RECORDS PROVIDED section start
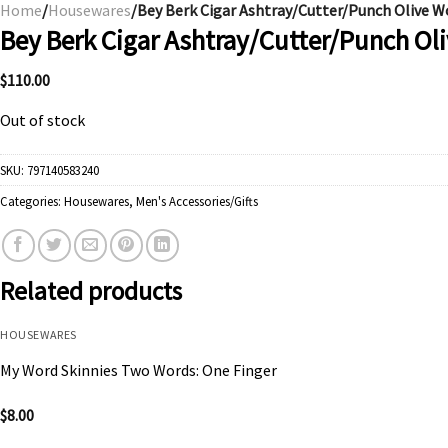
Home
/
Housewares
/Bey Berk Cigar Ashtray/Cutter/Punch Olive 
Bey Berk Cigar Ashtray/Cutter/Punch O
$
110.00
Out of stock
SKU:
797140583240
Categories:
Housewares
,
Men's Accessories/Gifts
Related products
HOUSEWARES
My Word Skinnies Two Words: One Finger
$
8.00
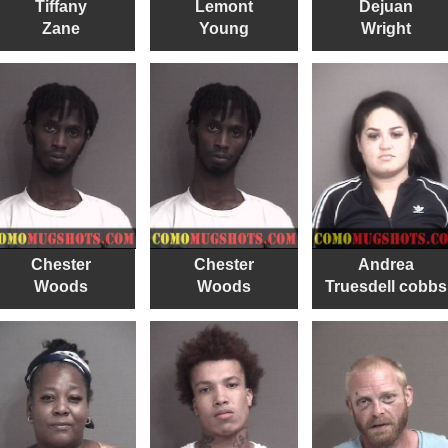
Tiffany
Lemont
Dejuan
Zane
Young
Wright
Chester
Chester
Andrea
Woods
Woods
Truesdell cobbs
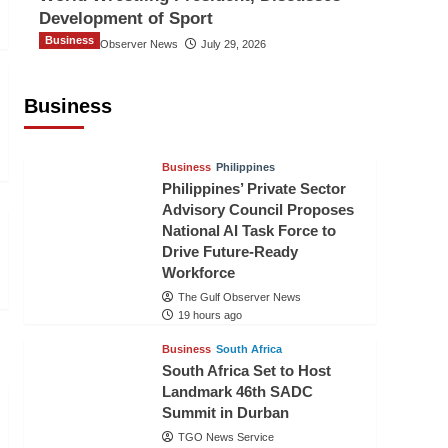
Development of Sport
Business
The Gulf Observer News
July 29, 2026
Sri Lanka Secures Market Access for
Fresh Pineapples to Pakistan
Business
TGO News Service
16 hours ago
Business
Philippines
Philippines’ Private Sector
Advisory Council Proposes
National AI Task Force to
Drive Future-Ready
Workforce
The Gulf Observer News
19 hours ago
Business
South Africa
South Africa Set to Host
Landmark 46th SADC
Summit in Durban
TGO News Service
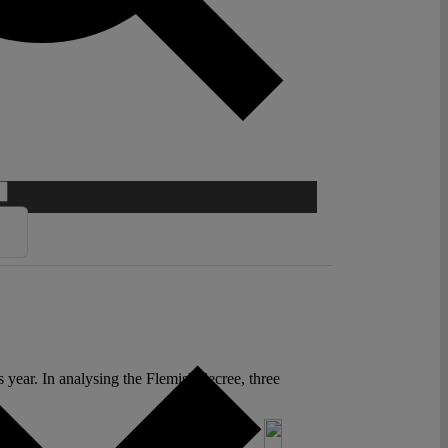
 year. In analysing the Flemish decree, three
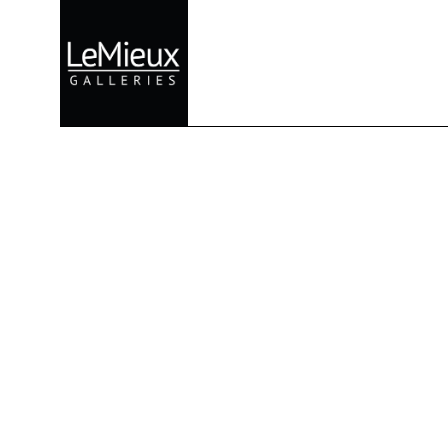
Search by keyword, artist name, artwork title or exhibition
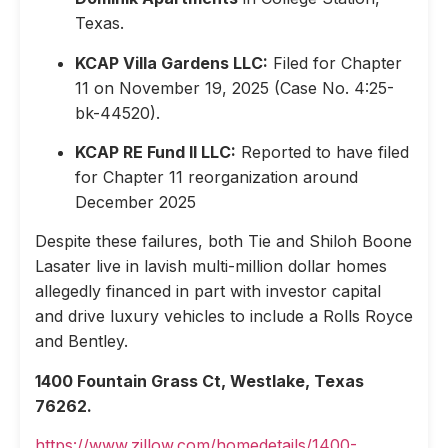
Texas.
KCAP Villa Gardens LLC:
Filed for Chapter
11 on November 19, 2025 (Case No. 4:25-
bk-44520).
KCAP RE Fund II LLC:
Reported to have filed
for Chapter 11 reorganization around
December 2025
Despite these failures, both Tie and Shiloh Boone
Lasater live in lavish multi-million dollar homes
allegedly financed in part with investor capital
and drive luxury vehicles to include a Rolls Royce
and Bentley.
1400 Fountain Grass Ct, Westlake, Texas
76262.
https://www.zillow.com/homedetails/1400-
RECORDS PROVIDED section end
RECORDS PROVIDED section start
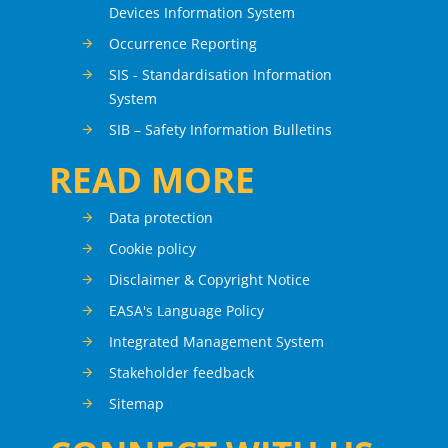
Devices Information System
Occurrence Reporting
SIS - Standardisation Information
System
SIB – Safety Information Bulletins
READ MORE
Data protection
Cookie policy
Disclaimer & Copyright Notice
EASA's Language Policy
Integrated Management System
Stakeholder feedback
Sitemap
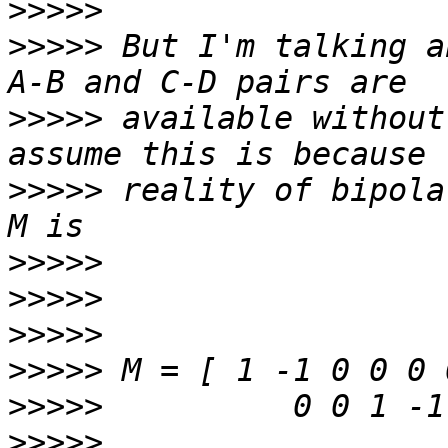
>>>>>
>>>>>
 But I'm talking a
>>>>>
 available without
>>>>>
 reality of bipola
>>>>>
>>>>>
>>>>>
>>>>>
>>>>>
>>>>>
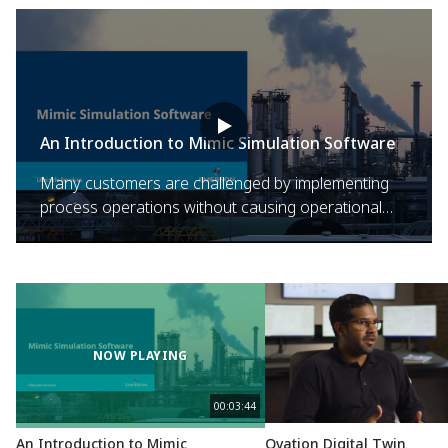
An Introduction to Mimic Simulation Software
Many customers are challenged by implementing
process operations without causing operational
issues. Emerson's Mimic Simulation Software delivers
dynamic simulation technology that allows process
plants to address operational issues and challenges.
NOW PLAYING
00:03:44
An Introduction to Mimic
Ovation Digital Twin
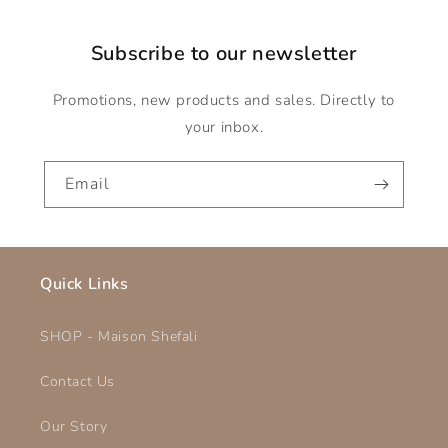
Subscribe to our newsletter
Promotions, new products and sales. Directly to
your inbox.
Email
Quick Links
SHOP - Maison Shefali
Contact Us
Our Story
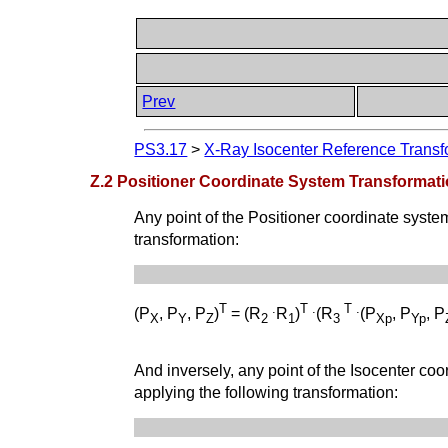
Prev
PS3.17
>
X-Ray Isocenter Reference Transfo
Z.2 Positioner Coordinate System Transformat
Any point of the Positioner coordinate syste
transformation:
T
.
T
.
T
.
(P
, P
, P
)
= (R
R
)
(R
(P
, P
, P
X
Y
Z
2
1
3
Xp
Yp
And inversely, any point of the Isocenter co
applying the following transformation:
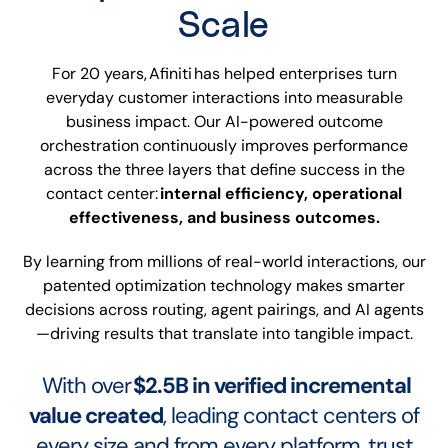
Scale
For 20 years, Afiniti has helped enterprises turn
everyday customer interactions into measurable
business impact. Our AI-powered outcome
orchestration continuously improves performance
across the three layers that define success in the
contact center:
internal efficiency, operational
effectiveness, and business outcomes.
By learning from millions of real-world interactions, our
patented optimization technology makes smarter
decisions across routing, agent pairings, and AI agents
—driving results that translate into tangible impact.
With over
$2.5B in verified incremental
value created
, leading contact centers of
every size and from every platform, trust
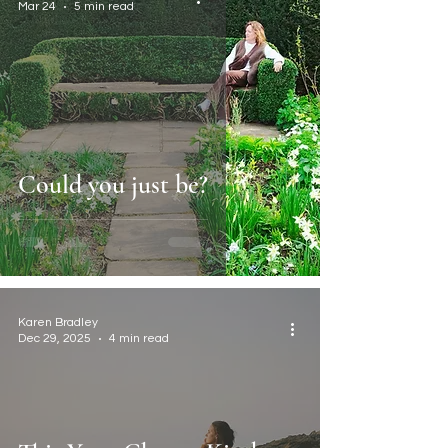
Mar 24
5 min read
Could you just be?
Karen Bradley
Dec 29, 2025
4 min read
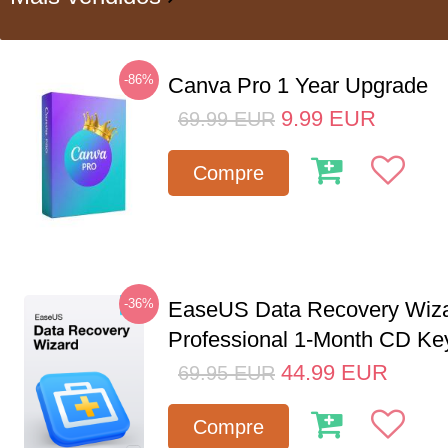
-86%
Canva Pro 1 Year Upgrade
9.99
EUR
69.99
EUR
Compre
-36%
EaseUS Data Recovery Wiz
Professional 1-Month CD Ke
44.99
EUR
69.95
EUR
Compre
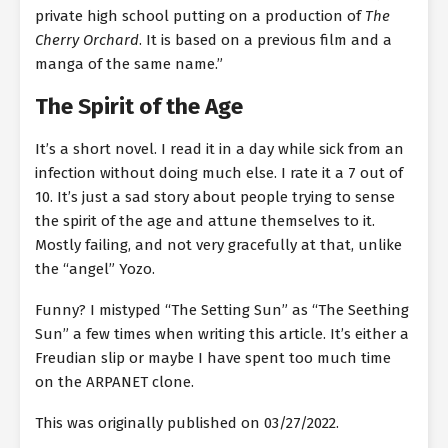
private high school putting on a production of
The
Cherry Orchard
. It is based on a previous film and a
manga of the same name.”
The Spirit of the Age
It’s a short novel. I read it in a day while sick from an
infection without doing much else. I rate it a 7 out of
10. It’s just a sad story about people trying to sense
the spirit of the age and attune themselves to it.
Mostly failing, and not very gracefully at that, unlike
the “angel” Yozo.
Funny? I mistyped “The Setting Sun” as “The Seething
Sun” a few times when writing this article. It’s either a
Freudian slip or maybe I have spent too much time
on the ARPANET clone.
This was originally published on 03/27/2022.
RECORDS PROVIDED section end
BRIEF: Repeat the data word for word, beginning at the line that has "Development of Sport" and stopping after the line that has "Search by keyword, artist". Leave the pictures out.

RESULT OF THE TASK:
Development of Sport
Business
The Gulf Observer News
July 29, 2026
Sri Lanka Secures Market Access for
Fresh Pineapples to Pakistan
Business
TGO News Service
16 hours ago
Business
Philippines
Philippines’ Private Sector
Advisory Council Proposes
National AI Task Force to
Drive Future-Ready
Workforce
The Gulf Observer News
19 hours ago
Business
South Africa
South Africa Set to Host
Landmark 46th SADC
Summit in Durban
TGO News Service
 year. In analysing the Flemish decree, three
Search by keyword, artist name, artwork title or exhibition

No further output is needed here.